● **提示文**
# # #

帰国が叶わなかった事情 早い話、原マルティノが信仰を重んじたためである。前頁の高山右近とほぼ同じである。ただマルティノと右近には異なる点が二点あった。

 一点は身分である。一応、天正遣欧少年使節は「キリシタン大名達の名代」としてローマ法王に会いに行ったので、低い身分ではなかったのだが、マルティノは中浦ジュリアンとともに、国人領主の子で、後の二人ほどの身分ではなかった(伊東マンショは大友宗麟の血縁にして伊東義祐の孫で、千々和ミゲルは大村純忠の甥にして有馬晴信の従兄弟)。
 それゆえ、ある意味「身軽」だった。
 共に渡欧した天正遣欧少年使節仲間の内、マンショは慶長一七(1612)年に逝去していて、ミゲルは棄教していたが、薩摩守は、ミゲルの棄教が「武士身分」との狭間に苦しんだ果ての決断と推測している。
 通常、「棄教」と云えば、イエズス会と良好な関係を保つことによる貿易等の利益よりも、国家権力(関白、または征夷大将軍)への臣従を優先したものであることが多いのだが、ミゲル棄教の理由は、キリスト教の伝来が欧州列強によるアジア・アフリカへの侵略に繋がっていることから信仰に疑問を感じたため、とされている(棄教後のミゲルは千々石清左衛門と名を改め、従兄弟の大村喜前が初代藩主となっていた大村藩の藩士となっていた)。
 もっとも、同じ身分の出身であったジュリアンは、キリシタン迫害と徹底的に戦い、寛永一〇(1633)年に長崎で穴吊りという酷刑で殉教(平成一九(2007)年に福者に列せられた)したので、身分と信仰の関係は単純ではないのだが。

 もう一点は、マルティノが持った「生き甲斐」である。
 年齢もあったが、同じ頃に国外追放となった高山右近が僅か四〇日で病没したのに対し、マルティノは得意のラテン語を活かした洋書の翻訳と出版活動にも携わり、信心書『イミタチオ・クリスティ』の日本語訳『こんてんつすむんぢ』などを出版し、ローマを目指す日本人キリシタンの援助にも尽力した。

# # #

● **作業一覧**
[a] 原マルティノについての文章によると、国外追放となった高山右近は、どれほどの期間で病没しましたか。
[b] 原マルティノについての文章のうち、「帰国が叶わなかった事情 早い」から「リシタンの援助にも尽力した。」までを一字一句そのまま書き写してください。
[c] 原マルティノについての文章を、最後の文の後から書き継いでください。

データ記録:
# # #

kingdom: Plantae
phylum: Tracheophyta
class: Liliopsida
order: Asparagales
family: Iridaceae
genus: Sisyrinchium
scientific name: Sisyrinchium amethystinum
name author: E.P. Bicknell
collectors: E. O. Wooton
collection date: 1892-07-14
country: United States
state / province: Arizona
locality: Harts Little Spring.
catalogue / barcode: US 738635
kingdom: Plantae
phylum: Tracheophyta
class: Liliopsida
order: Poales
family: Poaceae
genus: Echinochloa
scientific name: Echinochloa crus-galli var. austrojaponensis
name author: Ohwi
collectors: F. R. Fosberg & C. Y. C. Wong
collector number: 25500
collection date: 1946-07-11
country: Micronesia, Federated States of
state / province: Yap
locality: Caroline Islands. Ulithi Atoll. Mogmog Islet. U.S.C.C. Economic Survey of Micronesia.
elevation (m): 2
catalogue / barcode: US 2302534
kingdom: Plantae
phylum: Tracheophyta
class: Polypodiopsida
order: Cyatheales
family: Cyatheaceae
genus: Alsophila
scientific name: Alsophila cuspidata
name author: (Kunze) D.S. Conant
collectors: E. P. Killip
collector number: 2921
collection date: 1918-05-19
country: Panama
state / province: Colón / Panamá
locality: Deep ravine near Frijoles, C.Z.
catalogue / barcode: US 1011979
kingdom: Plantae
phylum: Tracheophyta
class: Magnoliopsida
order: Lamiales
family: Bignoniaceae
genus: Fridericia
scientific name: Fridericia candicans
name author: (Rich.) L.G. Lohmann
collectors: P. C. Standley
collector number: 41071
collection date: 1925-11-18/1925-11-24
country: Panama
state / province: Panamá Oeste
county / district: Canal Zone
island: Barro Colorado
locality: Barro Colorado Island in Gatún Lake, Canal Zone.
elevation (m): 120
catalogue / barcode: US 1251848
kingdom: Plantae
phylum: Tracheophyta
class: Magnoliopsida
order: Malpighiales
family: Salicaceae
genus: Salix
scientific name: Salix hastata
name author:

# # #

● **解答**
[a] 僅か四〇日で病没しました。

[b]
帰国が叶わなかった事情 早い話、原マルティノが信仰を重んじたためである。前頁の高山右近とほぼ同じである。ただマルティノと右近には異なる点が二点あった。

 一点は身分である。一応、天正遣欧少年使節は「キリシタン大名達の名代」としてローマ法王に会いに行ったので、低い身分ではなかったのだが、マルティノは中浦ジュリアンとともに、国人領主の子で、後の二人ほどの身分ではなかった(伊東マンショは大友宗麟の血縁にして伊東義祐の孫で、千々和ミゲルは大村純忠の甥にして有馬晴信の従兄弟)。
 それゆえ、ある意味「身軽」だった。
 共に渡欧した天正遣欧少年使節仲間の内、マンショは慶長一七(1612)年に逝去していて、ミゲルは棄教していたが、薩摩守は、ミゲルの棄教が「武士身分」との狭間に苦しんだ果ての決断と推測している。
 通常、「棄教」と云えば、イエズス会と良好な関係を保つことによる貿易等の利益よりも、国家権力(関白、または征夷大将軍)への臣従を優先したものであることが多いのだが、ミゲル棄教の理由は、キリスト教の伝来が欧州列強によるアジア・アフリカへの侵略に繋がっていることから信仰に疑問を感じたため、とされている(棄教後のミゲルは千々石清左衛門と名を改め、従兄弟の大村喜前が初代藩主となっていた大村藩の藩士となっていた)。
 もっとも、同じ身分の出身であったジュリアンは、キリシタン迫害と徹底的に戦い、寛永一〇(1633)年に長崎で穴吊りという酷刑で殉教(平成一九(2007)年に福者に列せられた)したので、身分と信仰の関係は単純ではないのだが。

 もう一点は、マルティノが持った「生き甲斐」である。
 年齢もあったが、同じ頃に国外追放となった高山右近が僅か四〇日で病没したのに対し、マルティノは得意のラテン語を活かした洋書の翻訳と出版活動にも携わり、信心書『イミタチオ・クリスティ』の日本語訳『こんてんつすむんぢ』などを出版し、ローマを目指す日本人キリシタンの援助にも尽力した。

[c]
 ヨーロッパ史上、宗教改革で有名なルターが権力者に匿われている頃、聖書のドイツ語訳に尽力していたように、当時聖書を学ぶ者はラテン語を修得して、聖書を解するのが通例だった。勿論ラテン語を読めない、解せないクリスチャンも多いので、そこは口伝で聖書の教えが説教される訳だが、そんな背景もあって、マルティノには師・ヴァリニャーノが眠るマカオにてやれること、やりたいことは山の様に有った。
 その辺りは高山右近とは置かれた状況が随分違ったことだろう。

 最後にこれは薩摩守の推測だが、原マルティノは日本にてキリシタン禁教令が解かれ、日本に帰国する希望を持ち続けていたのではないか?とも考えている。
 というのも、キリシタン禁令島原の乱に前後する厳罰化・徹底化が行われるまでは、あくまで「手段」で、「目的」としてのカラーが弱かったと薩摩守は見ている。キリスト教を禁じた豊臣秀吉にも、徳川家康にも云えることだが、彼等も利益が大きく、国内の産業技術を発達させるのに役立つことからも、南蛮・紅毛との交易自体は大賛成で、あくまでキリスト教の伝播が国内の寺社仏閣を破却したり、「神の前の平等」という教えが古来の武士が世を収める身分社会に反したりするのを見て、それ以上の伝播を妨げんとしたに過ぎなかった。それゆえ秀吉も、家康も「布教」は禁じても、「信仰」は禁じなかった。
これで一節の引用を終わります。